----- LISTED RECORDS -----

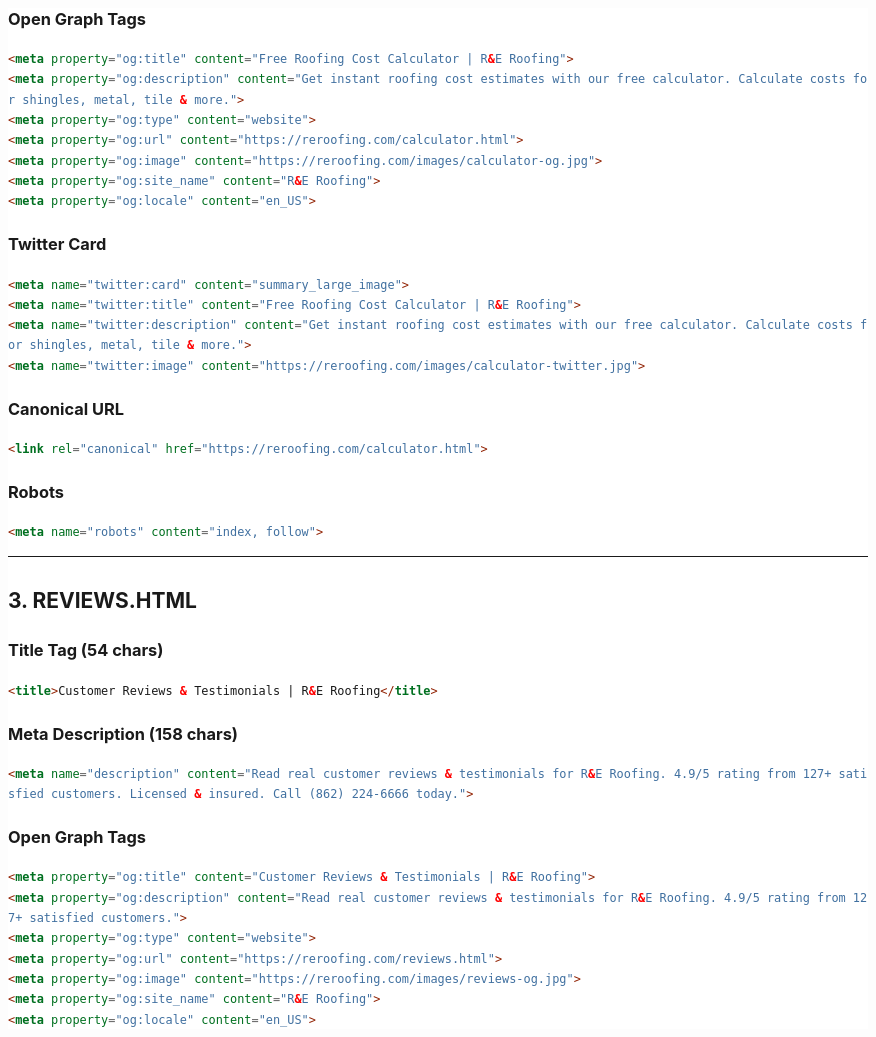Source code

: ### Open Graph Tags
```html
<meta property="og:title" content="Free Roofing Cost Calculator | R&E Roofing">
<meta property="og:description" content="Get instant roofing cost estimates with our free calculator. Calculate costs for shingles, metal, tile & more.">
<meta property="og:type" content="website">
<meta property="og:url" content="https://reroofing.com/calculator.html">
<meta property="og:image" content="https://reroofing.com/images/calculator-og.jpg">
<meta property="og:site_name" content="R&E Roofing">
<meta property="og:locale" content="en_US">
```

### Twitter Card
```html
<meta name="twitter:card" content="summary_large_image">
<meta name="twitter:title" content="Free Roofing Cost Calculator | R&E Roofing">
<meta name="twitter:description" content="Get instant roofing cost estimates with our free calculator. Calculate costs for shingles, metal, tile & more.">
<meta name="twitter:image" content="https://reroofing.com/images/calculator-twitter.jpg">
```

### Canonical URL
```html
<link rel="canonical" href="https://reroofing.com/calculator.html">
```

### Robots
```html
<meta name="robots" content="index, follow">
```

---

## 3. REVIEWS.HTML

### Title Tag (54 chars)
```html
<title>Customer Reviews & Testimonials | R&E Roofing</title>
```

### Meta Description (158 chars)
```html
<meta name="description" content="Read real customer reviews & testimonials for R&E Roofing. 4.9/5 rating from 127+ satisfied customers. Licensed & insured. Call (862) 224-6666 today.">
```

### Open Graph Tags
```html
<meta property="og:title" content="Customer Reviews & Testimonials | R&E Roofing">
<meta property="og:description" content="Read real customer reviews & testimonials for R&E Roofing. 4.9/5 rating from 127+ satisfied customers.">
<meta property="og:type" content="website">
<meta property="og:url" content="https://reroofing.com/reviews.html">
<meta property="og:image" content="https://reroofing.com/images/reviews-og.jpg">
<meta property="og:site_name" content="R&E Roofing">
<meta property="og:locale" content="en_US">
```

-----

PROBLEM DETAILS = Please show every line of the material that contains the string "from".

YOUR RESPONSE =
<meta name="description" content="Read real customer reviews & testimonials for R&E Roofing. 4.9/5 rating from 127+ satisfied customers. Licensed & insured. Call (862) 224-6666 today.">
<meta property="og:description" content="Read real customer reviews & testimonials for R&E Roofing. 4.9/5 rating from 127+ satisfied customers.">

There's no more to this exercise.